__TASKS__:
[A] In the House of Lords debate excerpt, which two registration authorities exist under the Care Standards Act?
[B] Copy out the passage of the House of Lords debate excerpt that starts at "Those subsections refer" and ends at "inspecting those agencies.".

HL Deb 23 October 2002 vol 639 cc1417-26

8.30 p.m.

Consideration of amendments on Report resumed.

Baroness Barker moved Amendment No. 117: Before Clause 119, insert the following new clause—

"POWERS OF COURT IN CERTAIN FAMILY PROCEEDINGS In section 37 of the 1989 Act (powers of court in certain family proceedings) there is inserted— (7) Where in any family proceedings in which a question arises in respect to the welfare of any child, the court shall have particular regard on the evidence before it to—

  1. (a) the wishes and feelings of the child considered in the light of his age and understanding;
  2. (b) the need for the separate representation of the child concerned, and upon making an order for separate representation the court may appoint a children's guardian;
and these shall be considered specified proceedings within the meaning of section 41 of this Act."

On Question, amendment agreed to.

Baroness Barker moved Amendment No. 118: Before Clause 119, insert the following new clause—

"PROCEEDINGS RELATING TO REPRESENTATION OF CHILD In section 41(6) of the 1989 Act (representation of child and of his interests in certain proceedings) there is inserted— "(j) on applications under section 8 in specified circumstances to be established by rules of court"

On Question, amendment agreed to.

Clause 126 [Territorial application]:

Lord McIntosh of Haringey moved Amendment No. 119: Page 74, line 15, leave out from "society" to end of line 16 and insert "whose principal office is in England

The noble Lord said: My Lords, in moving Amendment No. 119, I shall speak also to Amendments Nos. 120 and 121. They are technical amendments to the provision relating to the territorial application of the Adoption and Children Act register, made necessary by the amendment made to the Care Standards Act 2000 by Clause 16 of this Bill, which was inserted in Grand Committee.

Clause 126(1) provides the definition of the English adoption agencies to which the provisions on the register will apply. Subsection (1)(b) states that the definition includes, a registered adoption society, where the registration authority is the National Care Standards Commission". Clause 126(2) enables the register to be extended to apply to adoption agencies in Wales, and Clause 126(4) enables the provision for the register to act as an agency for payments to be extended to agencies in Wales.

Those subsections refer to, registered adoption societies, where the registration authority is the Assembly". Under the Care Standards Act, there are two registration authorities—the National Care Standards Commission in England and the National Assembly for Wales in Wales. The Care Standards Act imposes several functions on the registration authorities, including the function of registering voluntary adoption agencies under the Act—such agencies are referred to as "registered adoption societies" in the Bill—and the function of inspecting those agencies.

Clause 16 inserts a new Section 36A into the Care Standards Act. The new section will ensure that, given that branches of adoption agencies will not be registered separately, the National Assembly for Wales has the appropriate level of scrutiny over Welsh branches of voluntary adoption agencies registered in England. Similarly, it will ensure that the National Care Standards Commission has the appropriate level of scrutiny over English branches of voluntary adoption agencies registered in Wales.

__GIVEN INFORMATION__:
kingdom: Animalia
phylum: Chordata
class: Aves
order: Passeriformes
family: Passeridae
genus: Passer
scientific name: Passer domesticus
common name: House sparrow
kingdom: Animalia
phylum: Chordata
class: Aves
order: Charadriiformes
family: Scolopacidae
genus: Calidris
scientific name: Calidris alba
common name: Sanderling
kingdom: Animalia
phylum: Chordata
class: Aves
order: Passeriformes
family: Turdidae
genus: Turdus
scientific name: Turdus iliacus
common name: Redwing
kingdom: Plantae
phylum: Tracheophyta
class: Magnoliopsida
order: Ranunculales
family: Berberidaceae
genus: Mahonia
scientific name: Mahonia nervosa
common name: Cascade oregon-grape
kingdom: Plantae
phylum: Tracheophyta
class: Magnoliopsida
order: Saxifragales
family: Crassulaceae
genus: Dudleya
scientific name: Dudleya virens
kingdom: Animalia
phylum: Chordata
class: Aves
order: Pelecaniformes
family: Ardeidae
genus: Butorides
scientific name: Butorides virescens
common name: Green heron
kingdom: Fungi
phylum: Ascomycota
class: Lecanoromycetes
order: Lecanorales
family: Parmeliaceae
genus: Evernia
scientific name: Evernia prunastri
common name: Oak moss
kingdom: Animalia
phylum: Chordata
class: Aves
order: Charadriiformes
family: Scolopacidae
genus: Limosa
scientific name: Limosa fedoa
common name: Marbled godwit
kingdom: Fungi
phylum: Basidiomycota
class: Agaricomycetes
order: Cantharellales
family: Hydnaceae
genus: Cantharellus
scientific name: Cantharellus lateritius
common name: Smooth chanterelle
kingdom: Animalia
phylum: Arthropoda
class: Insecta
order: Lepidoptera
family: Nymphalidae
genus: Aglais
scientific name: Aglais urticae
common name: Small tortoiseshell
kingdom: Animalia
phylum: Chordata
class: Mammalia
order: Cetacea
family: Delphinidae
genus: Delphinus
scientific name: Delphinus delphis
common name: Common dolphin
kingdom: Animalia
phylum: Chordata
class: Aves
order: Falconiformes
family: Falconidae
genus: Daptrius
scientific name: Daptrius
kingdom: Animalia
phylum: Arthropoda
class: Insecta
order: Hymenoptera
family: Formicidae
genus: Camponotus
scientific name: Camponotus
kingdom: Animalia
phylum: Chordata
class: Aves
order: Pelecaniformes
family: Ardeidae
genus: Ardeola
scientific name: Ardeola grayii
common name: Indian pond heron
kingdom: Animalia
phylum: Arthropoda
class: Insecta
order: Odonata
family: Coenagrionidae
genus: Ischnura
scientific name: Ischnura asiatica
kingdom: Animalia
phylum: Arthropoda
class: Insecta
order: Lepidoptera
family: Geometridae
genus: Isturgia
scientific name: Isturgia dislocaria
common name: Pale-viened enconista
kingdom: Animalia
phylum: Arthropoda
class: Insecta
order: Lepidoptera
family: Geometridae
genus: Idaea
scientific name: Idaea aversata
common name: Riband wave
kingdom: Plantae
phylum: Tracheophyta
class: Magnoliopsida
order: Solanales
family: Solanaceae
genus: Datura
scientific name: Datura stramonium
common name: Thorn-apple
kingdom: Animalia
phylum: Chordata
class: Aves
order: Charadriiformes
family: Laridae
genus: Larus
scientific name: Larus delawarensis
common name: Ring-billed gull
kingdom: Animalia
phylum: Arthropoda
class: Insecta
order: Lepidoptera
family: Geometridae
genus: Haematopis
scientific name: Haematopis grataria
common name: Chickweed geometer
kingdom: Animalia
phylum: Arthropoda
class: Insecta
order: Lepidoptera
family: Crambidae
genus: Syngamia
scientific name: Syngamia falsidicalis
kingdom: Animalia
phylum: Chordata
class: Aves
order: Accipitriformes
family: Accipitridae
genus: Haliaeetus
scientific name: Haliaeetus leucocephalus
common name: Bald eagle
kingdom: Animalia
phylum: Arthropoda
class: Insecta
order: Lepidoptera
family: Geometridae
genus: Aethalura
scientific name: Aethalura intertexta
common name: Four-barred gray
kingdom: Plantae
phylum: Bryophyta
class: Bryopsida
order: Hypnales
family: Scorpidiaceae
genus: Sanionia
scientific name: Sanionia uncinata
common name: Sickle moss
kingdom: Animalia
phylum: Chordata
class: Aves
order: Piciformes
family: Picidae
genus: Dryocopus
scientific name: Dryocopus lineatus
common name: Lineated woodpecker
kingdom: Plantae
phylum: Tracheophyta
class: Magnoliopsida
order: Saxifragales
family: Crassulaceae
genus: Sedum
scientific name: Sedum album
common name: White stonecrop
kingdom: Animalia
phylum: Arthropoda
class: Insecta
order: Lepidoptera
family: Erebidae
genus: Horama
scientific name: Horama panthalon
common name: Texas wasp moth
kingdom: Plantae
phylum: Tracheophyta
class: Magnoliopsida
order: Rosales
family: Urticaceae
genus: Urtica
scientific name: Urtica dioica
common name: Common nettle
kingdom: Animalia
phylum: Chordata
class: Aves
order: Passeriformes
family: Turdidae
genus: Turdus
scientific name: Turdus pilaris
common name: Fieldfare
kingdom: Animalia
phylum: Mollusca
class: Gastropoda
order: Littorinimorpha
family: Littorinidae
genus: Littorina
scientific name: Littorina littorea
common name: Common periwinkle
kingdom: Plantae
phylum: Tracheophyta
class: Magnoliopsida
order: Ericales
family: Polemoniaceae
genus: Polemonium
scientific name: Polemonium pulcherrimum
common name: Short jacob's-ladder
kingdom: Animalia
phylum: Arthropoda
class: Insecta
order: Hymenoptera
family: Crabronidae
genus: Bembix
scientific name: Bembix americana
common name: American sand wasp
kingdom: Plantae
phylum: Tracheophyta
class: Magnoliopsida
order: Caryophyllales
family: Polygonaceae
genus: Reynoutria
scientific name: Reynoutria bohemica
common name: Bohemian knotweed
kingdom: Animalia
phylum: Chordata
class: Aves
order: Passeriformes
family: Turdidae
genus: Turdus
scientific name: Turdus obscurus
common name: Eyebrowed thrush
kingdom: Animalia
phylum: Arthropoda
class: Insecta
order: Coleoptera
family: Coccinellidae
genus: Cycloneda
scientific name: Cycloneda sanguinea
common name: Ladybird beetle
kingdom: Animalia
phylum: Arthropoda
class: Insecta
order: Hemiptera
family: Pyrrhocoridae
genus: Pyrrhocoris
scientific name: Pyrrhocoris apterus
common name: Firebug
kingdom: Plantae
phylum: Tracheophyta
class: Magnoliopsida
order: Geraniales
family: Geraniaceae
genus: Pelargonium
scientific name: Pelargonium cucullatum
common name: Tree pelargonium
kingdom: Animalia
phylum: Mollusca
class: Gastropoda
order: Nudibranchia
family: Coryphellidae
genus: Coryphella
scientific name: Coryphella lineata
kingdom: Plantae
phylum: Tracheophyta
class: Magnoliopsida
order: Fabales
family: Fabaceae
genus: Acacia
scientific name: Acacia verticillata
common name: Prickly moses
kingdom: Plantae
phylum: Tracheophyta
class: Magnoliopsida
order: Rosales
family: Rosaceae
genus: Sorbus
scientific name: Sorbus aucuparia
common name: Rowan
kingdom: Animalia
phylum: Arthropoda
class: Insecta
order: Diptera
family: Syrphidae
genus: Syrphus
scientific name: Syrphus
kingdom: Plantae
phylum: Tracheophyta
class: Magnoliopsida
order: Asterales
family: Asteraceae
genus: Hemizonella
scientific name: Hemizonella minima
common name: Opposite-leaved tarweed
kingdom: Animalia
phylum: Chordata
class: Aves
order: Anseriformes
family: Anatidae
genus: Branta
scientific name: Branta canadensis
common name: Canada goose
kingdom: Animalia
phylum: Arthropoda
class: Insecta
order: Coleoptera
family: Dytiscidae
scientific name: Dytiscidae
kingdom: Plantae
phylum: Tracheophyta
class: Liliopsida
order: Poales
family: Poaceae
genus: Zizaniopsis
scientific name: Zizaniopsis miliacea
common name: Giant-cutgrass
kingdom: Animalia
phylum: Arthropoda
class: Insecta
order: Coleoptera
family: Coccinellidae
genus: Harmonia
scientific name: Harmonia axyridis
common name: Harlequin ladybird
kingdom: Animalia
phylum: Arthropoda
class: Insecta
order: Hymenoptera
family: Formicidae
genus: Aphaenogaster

__OUTPUTS BY TASK__:
[A] The National Care Standards Commission in England and the National Assembly for Wales in Wales.

[B]
Those subsections refer to, registered adoption societies, where the registration authority is the Assembly". Under the Care Standards Act, there are two registration authorities—the National Care Standards Commission in England and the National Assembly for Wales in Wales. The Care Standards Act imposes several functions on the registration authorities, including the function of registering voluntary adoption agencies under the Act—such agencies are referred to as "registered adoption societies" in the Bill—and the function of inspecting those agencies.